Regularly re-visiting an area enables Pattern Recognition – establishing the normal level and type of activity in a specific sea area and then spotting anomalies. That ‘normality’ might be the types of craft in the area – fishing fleets, regular ferry services – and an anomaly could be anything from a vessel of unusual size or that’s travelling in a counter-intuitive direction, to one that’s deliberately hard to spot. Enabled by AI, and refined over multiple missions by ViDAR’s machine learning, this is a powerful surveillance capability.

This is what Sentient Vision Systems is helping customers achieve. The company is investing heavily in AI and the signal and image processing capabilities of ViDAR and other detection products such as Kestrel. This ‘secret sauce’ enables a rapid, and if necessary discreet, search for uncooperative targets, the creation of an accurate LOP and an ongoing comparison with previous patterns of behaviour in that same sea area.

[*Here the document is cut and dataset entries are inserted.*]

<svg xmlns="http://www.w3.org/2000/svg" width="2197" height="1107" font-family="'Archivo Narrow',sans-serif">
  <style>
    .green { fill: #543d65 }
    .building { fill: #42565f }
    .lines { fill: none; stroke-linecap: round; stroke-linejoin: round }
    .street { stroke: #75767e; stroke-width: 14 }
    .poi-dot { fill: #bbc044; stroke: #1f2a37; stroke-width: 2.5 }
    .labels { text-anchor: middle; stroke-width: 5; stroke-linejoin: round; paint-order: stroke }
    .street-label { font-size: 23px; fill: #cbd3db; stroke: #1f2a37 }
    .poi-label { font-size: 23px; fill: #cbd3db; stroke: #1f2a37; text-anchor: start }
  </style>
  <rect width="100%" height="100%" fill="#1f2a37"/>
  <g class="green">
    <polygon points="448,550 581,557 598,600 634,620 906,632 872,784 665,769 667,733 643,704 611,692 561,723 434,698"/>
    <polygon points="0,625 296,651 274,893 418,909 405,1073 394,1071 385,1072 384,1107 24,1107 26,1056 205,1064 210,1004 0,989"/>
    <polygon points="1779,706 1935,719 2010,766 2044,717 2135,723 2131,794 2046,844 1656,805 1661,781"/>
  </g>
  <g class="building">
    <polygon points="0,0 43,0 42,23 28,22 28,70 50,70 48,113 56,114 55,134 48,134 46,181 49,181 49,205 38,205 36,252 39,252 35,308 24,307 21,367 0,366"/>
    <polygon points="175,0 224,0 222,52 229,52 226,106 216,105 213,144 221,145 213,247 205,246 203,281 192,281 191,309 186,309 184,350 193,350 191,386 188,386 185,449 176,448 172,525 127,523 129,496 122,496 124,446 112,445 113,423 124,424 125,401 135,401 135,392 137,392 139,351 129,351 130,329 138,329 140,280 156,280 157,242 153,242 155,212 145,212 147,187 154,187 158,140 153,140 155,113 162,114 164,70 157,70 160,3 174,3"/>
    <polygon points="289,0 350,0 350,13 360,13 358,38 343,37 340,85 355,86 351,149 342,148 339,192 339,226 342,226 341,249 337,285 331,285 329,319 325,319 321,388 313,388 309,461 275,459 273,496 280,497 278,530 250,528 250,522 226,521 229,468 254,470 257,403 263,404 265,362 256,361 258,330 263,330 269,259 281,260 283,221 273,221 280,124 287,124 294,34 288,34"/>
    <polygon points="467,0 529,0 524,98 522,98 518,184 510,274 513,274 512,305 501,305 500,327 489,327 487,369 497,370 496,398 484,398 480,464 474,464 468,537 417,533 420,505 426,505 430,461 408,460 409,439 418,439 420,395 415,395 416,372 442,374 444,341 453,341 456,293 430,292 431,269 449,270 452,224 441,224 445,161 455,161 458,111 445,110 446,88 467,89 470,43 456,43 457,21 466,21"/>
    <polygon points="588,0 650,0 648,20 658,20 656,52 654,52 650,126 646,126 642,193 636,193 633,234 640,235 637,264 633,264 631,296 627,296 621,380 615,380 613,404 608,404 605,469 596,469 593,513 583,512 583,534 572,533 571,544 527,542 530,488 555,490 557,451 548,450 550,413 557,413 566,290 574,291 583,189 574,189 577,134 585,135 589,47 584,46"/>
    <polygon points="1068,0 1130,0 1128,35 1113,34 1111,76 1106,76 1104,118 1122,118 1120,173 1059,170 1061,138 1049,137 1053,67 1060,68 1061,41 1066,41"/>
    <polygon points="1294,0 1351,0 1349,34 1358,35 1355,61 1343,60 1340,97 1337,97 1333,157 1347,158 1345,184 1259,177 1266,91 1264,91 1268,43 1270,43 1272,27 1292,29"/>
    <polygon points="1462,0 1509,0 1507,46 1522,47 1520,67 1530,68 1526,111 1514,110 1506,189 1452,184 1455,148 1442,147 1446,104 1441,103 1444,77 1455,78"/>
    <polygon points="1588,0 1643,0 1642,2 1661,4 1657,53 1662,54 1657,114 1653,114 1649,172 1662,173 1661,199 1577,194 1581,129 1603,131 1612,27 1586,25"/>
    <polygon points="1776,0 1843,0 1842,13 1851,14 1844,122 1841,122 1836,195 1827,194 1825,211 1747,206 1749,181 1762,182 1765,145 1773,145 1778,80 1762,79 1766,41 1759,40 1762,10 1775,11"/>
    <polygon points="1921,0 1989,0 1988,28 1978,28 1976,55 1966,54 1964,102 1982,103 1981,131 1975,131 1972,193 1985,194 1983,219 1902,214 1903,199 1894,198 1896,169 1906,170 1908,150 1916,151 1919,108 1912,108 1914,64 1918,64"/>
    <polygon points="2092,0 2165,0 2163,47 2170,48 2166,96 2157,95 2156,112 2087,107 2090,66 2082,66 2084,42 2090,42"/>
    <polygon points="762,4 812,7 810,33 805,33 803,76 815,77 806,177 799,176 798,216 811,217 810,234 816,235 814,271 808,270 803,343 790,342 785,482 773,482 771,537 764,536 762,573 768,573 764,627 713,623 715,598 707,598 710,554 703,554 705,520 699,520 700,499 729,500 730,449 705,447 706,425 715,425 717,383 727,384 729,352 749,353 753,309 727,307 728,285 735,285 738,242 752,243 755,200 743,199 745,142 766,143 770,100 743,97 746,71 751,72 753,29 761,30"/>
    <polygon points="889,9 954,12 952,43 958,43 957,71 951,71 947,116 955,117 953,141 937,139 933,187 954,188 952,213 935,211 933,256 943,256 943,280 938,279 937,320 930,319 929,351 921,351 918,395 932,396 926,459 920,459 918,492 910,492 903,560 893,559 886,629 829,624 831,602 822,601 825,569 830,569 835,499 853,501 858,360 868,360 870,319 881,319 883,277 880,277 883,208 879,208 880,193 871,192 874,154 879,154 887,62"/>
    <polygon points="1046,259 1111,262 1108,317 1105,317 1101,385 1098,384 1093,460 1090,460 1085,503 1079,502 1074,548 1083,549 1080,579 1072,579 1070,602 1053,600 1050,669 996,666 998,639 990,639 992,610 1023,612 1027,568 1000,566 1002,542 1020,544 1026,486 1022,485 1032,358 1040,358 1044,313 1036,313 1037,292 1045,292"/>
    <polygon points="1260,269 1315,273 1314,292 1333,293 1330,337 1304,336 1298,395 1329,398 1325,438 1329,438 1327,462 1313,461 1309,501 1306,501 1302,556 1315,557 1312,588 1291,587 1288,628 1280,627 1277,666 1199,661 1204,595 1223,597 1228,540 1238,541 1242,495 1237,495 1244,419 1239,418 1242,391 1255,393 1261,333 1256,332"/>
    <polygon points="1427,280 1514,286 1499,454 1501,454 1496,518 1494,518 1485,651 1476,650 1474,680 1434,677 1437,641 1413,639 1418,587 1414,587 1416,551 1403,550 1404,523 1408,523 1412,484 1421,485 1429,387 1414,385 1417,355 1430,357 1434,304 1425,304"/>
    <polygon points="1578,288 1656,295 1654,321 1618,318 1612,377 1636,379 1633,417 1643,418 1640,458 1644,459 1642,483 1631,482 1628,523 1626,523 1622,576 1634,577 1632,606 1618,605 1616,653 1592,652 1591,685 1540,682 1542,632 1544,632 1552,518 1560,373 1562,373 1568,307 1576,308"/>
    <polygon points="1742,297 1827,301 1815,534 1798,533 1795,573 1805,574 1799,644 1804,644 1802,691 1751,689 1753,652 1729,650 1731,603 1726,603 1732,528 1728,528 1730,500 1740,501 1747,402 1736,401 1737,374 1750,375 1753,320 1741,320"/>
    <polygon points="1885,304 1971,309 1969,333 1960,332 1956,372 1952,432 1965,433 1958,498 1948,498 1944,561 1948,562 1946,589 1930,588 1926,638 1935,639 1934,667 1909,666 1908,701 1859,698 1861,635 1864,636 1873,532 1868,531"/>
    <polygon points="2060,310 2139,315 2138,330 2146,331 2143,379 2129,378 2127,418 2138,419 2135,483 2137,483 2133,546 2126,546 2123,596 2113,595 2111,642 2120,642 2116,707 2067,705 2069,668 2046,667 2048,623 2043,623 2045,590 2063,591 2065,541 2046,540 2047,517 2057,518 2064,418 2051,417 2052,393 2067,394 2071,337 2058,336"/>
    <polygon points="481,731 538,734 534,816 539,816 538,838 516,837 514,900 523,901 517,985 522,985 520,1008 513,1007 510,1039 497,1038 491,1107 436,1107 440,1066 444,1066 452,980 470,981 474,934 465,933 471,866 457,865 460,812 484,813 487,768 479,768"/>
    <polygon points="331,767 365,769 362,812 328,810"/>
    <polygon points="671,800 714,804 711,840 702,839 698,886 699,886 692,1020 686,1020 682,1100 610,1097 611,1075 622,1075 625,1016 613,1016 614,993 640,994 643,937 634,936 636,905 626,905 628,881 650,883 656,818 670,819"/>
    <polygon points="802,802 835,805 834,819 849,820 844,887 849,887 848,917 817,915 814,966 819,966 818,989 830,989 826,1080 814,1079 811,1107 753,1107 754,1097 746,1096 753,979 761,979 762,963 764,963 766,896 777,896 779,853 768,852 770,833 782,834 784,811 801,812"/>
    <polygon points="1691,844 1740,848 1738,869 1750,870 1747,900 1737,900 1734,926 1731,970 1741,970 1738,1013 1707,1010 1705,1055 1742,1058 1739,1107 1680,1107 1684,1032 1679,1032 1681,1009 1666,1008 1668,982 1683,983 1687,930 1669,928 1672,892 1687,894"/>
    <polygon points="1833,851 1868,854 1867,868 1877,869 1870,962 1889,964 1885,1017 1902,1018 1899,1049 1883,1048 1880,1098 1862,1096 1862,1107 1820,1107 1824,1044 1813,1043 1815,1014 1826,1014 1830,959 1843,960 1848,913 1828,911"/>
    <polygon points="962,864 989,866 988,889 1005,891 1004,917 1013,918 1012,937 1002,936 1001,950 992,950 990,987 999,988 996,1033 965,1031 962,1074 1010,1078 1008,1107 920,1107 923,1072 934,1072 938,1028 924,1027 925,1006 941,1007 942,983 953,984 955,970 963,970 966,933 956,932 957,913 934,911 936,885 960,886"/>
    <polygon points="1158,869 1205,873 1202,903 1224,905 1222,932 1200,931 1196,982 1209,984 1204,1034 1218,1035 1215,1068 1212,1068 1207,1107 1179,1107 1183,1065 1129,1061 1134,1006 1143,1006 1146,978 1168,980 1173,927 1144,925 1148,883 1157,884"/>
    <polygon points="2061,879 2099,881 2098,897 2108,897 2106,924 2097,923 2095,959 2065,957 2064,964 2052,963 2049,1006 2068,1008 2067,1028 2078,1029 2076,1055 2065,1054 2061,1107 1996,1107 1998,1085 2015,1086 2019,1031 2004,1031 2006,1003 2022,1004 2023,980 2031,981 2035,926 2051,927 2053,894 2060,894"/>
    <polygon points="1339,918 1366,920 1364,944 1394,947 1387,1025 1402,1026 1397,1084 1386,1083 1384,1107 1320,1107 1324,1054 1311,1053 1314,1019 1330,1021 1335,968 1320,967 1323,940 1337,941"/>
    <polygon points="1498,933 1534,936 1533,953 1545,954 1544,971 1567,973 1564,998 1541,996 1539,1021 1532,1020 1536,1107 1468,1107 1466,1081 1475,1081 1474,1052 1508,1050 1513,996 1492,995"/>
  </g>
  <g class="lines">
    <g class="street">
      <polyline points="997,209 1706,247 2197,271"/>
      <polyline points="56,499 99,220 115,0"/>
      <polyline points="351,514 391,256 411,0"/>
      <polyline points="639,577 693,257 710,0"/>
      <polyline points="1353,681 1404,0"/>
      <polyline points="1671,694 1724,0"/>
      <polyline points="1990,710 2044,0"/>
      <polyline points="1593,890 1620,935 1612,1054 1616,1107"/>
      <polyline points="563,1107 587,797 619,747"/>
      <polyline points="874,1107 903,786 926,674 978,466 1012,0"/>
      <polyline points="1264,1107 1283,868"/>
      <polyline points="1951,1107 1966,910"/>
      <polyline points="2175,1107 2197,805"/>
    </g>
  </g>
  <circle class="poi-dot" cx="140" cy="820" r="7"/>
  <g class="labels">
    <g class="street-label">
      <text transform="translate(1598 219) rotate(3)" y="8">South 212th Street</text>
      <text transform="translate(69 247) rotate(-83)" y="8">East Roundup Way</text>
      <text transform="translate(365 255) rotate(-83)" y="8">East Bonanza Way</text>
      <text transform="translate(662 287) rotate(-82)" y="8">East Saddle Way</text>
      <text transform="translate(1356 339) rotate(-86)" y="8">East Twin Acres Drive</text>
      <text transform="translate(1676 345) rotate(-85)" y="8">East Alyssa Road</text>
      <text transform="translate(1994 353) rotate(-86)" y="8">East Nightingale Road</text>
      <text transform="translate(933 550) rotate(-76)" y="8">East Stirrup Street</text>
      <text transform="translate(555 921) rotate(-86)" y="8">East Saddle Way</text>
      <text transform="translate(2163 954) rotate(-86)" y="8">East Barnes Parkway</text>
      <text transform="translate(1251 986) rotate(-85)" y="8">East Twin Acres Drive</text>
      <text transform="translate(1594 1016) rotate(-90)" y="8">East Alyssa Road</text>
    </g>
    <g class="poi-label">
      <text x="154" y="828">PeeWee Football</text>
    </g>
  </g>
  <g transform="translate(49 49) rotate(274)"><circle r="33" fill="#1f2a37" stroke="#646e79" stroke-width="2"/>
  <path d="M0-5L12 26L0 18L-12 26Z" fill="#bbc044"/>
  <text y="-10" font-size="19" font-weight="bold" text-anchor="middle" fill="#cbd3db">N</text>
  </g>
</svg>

And once a target is located and positively identified, the appropriate action follows: a suspicious vessel might be shadowed discreetly using a UAV; it may be followed and boarded, from a helicopter or RIB; a distressed mariner may be assisted by a manned helicopter or boat; or an airborne EO/IR and radar sensor suite may provide over-the-horizon targeting for an anti-ship missile.

These outcomes are all enabled by Sentient Vision System’s mastery of sensor design, signal processing and AI: a quicker search, quicker target identification and quicker prosecution.